Le Pr Gilles Pialoux "regrette le retrait du masque dans les écoles"

Le Pr Gilles Pialoux "regrette le retrait du masque dans les écoles"
Gilles Pialoux, le 28 octobre 2020.

publié le jeudi 07 octobre 2021 à 11h26

Alors que la levée du masque obligatoire en classe va être étendue à 21 nouveaux départements la semaine prochaine, le chef du service des maladies infectieuses de l'hôpital Tenon à Paris estime que "la prudence aurait voulu qu'on décale".

À partir de lundi 11 octobre, le port du masque ne sera plus obligatoire pour les élèves de primaire dans 21 nouveaux départements où le taux d'incidence est inférieur à 50 cas de Covid-19 pour 100.000, portant ainsi à 68 le nombre total de départements dans lesquels la mesure sera levée dès la semaine prochaine.
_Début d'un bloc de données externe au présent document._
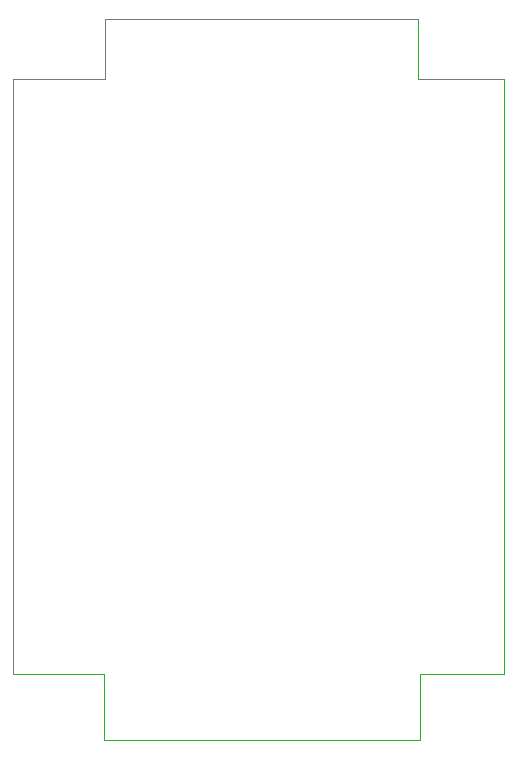
<source format=gm1>
%TF.GenerationSoftware,KiCad,Pcbnew,(6.0.6)*%
%TF.CreationDate,2022-10-28T21:49:34+08:00*%
%TF.ProjectId,KB_SmartWatch,4b425f53-6d61-4727-9457-617463682e6b,rev?*%
%TF.SameCoordinates,Original*%
%TF.FileFunction,Profile,NP*%
%FSLAX46Y46*%
G04 Gerber Fmt 4.6, Leading zero omitted, Abs format (unit mm)*
G04 Created by KiCad (PCBNEW (6.0.6)) date 2022-10-28 21:49:34*
%MOMM*%
%LPD*%
G01*
G04 APERTURE LIST*
%TA.AperFunction,Profile*%
%ADD10C,0.100000*%
%TD*%
G04 APERTURE END LIST*
D10*
X226100000Y-27300000D02*
X226100000Y-77700000D01*
X218800000Y-27300000D02*
X226100000Y-27300000D01*
X218800000Y-22200000D02*
X218800000Y-27300000D01*
X192300000Y-22200000D02*
X218800000Y-22200000D01*
X192300000Y-27300000D02*
X192300000Y-22200000D01*
X184500000Y-27300000D02*
X192300000Y-27300000D01*
X184500000Y-77700000D02*
X184500000Y-27300000D01*
X192200000Y-77700000D02*
X184500000Y-77700000D01*
X192200000Y-83300000D02*
X192200000Y-77700000D01*
X219000000Y-83300000D02*
X192200000Y-83300000D01*
X219000000Y-77700000D02*
X219000000Y-83300000D01*
X226100000Y-77700000D02*
X219000000Y-77700000D01*
M02*

</source>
Une bonne nouvelle pour les élèves de CP à CM2, mais pas tant que ça pour le Pr Gilles Pialoux, qui se dit "surpris" d'une telle décision. 


S'il note "l'embellie actuelle, l'accalmie, il y a une incertitude de ce qu'il y aura derrière", a prévenu jeudi 7 octobre sur BFMTV le chef du service des maladies infectieuses de l'hôpital Tenon à Paris. "On ne sait pas ce qu'il va se passer dans 15 jours ou trois semaines, la prudence aurait voulu que l'on décale", a-t-il estimé, rappelant que c'est ce que préconisait le Conseil scientifique. 

"En tant que médecin, je suis surpris que l'on prenne des décisions en milieu scolaire sans savoir comment s'y passe la circulation du virus", a-t-il déploré.

 "Il n'y a pas une étude scientifique digne de ce nom qui montre l'effet délétère du masque chez l'enfant. Alors j'entends les psychologues les parents, les associations de parents d'élèves, mais on n'est pas dans la science, on est dans le ressenti", a-t-il estimé. De façon globale, il "regrette le retrait du masque dans les écoles".

Gilles Pialoux est favorable à la généralisation au niveau national des mesures proposées par le Conseil scientifique, qui avait proposé mi-septembre de tester systématiquement et de façon hebdomadaire les élèves d'école primaire et de n'isoler que les cas positifs. Un dispositif testé actuellemen dans une dizaine de départements. "Pourquoi passer par l'expérimentation?", interroge-t-il, critiquant une "demi-mesure". Pour lui il ne s'agit donc pas d'une décision scientifique, "c'est une décision politique".